Technical architecture

Ben Fradet edited this page May 15, 2017 · 38 revisions
Clone this wiki locally

Snowplow has a very different architecture from conventional open-source web analytics packages such as Piwik or Open Web Analytics. Where those packages are built on a tightly-coupled LAMP stack, Snowplow has a loosely-coupled architecture which consists of six sub-systems:


To briefly explain these sub-systems:

  • Trackers fire Snowplow events. Currently we have 12 trackers, covering web, mobile, desktop, server and IoT. (For more information see the trackers section of the repository). Additionally, webhooks allow third-party software to send their own internal event streams to Snowplow Collectors for further processing. Webhooks are sometimes referred to as "streaming APIs" or "HTTP response APIs".
  • Collectors receive Snowplow events from trackers. Currently we have three different event collectors, sinking events either to Amazon S3 or Amazon Kinesis, namely a CDN-based Cloudfront Collector on Amazon CloudFront, a collector that sets a third party pixel for cross-domain tracking called the Clojure Collector, and a Scala Stream Collector which sets a third-party cookie for cross-domain tracking.
  • Enrichment cleans up the raw Snowplow events, enriches them and puts them into storage. Currently we have a Spark-based enrichment process, and a Kinesis-based process.
  • Storage is where the Snowplow events live. Currently we store the Snowplow events in an S3, Amazon Redshift and PostgreSQL.
  • Data modeling is where event-level data is joined with other data sets and aggregated into smaller data sets, and business logic is applied. This produces a clean set of tables which make it easier to perform analysis on the data. We have data models for Redshift and Looker.
  • Analytics are performed on the Snowplow events or on the aggregate tables. We currently have an online cookbook of ad hoc analyses that work with Redshift, Postgres and Hive. We also have data models for Looker in LookML.

In the rest of this page we explain our rationale for this architecture, map out the specific technical components and finally flag up the strengths and limitations of this architecture.

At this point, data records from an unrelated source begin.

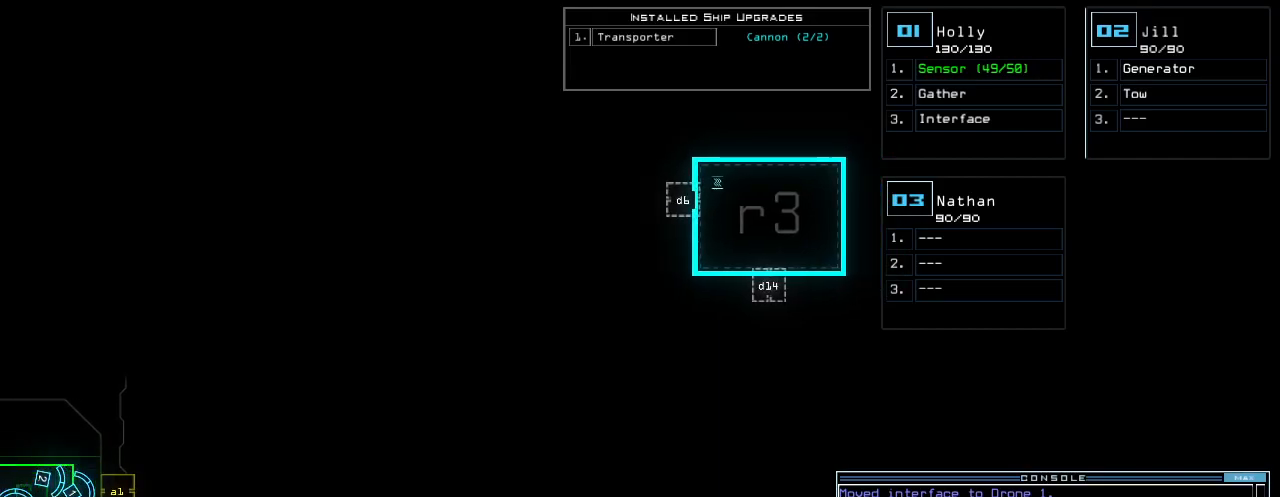
{"keys": [], "events": []}
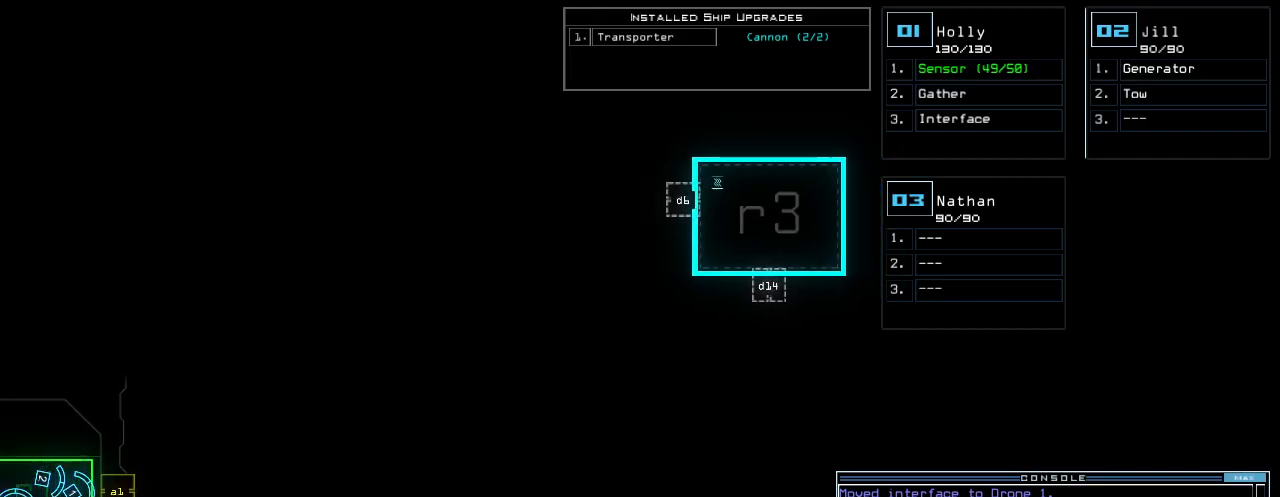
{"keys": [], "events": [[200, "1", "down"], [260, "1", "up"]]}
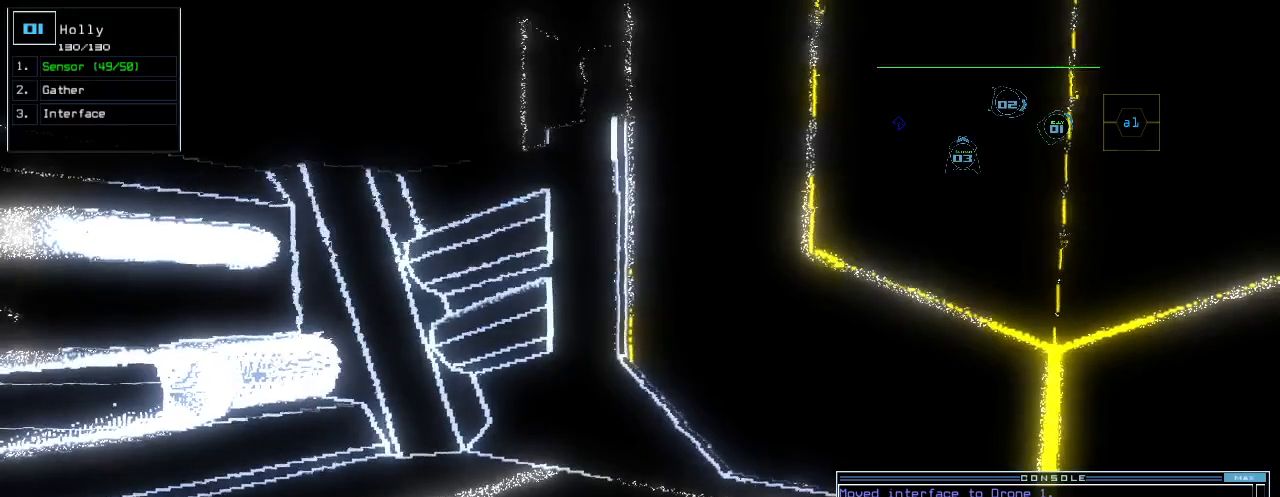
{"keys": [], "events": [[20, "right", "down"], [100, "up", "down"], [180, "right", "up"], [220, "up", "up"], [420, "space", "down"], [460, "space", "up"]]}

Rationale for architecture

Snowplow's distinctive architecture has been informed by a set of key design principles:

  1. Extreme scalability - Snowplow should be able to scale to tracking billions of customer events without affecting the performance of your client (e.g. website) or making it difficult to subsequently analyse all of those events
  2. Permanent event history - Snowplow events should be stored in a simple, non-relational, immutable data store
  3. Direct access to individual events - you should have direct access to your raw Snowplow event data at the atomic level
  4. Separation of concerns - event tracking and event analysis should be two separate systems, only loosely-coupled
  5. Support any analysis - Snowplow should make it easy for business analysts, data scientists and engineers to answer any business question they want, using as wide a range of analytical tools as possible

Technical strengths

The Snowplow approach has several technical advantages over more conventional web analytics approaches. In no particular order, these advantages are:

  • Scalable, fast tracking - using CloudFront for event tracking reduces complexity and minimizes client slowdown worldwide
  • Never lose your raw data - your raw event data is never compacted, overwritten or otherwise corrupted by Snowplow
  • Direct access to events - not intermediated by a third-party vendor, or a slow API, or an interface offering aggregates only
  • Analysis tool agnostic - Snowplow can be used to feed whatever analytics process you want (e.g. Hive, R, Pig, Sky EQL)
  • Integrable with other data sources - join Snowplow data into your other data sources (e.g. ecommerce, CRM) at the event level
  • Clean separation of tracking and analysis - new analyses will not require re-tagging of your site or app

Technical limitations

The current Snowplow architecture, tightly coupled as it is to Amazon CloudFront and S3, has some specific limitations to consider:

  • Not real-time - CloudFront takes 20-60 minutes to collate logs from its edge nodes, so real-time analytics are not feasible. In addition the enrichment process is batch-based, rather than stream-based
  • Data payload limited by querystring length - Snowplow data logged via a GET querystring could potentially hit the de facto 2000 character URL length limit

For more information on these limitations, please see the Technical FAQ.

However, the limitations above have been lifted with the release of Scala Stream Collector and Stream Enrich, both of which are Amazon Kinesis-based. Additionally, both Scala Stream Collector and Clojure Collector support POST queries, which can potentially accommodate unlimited data size.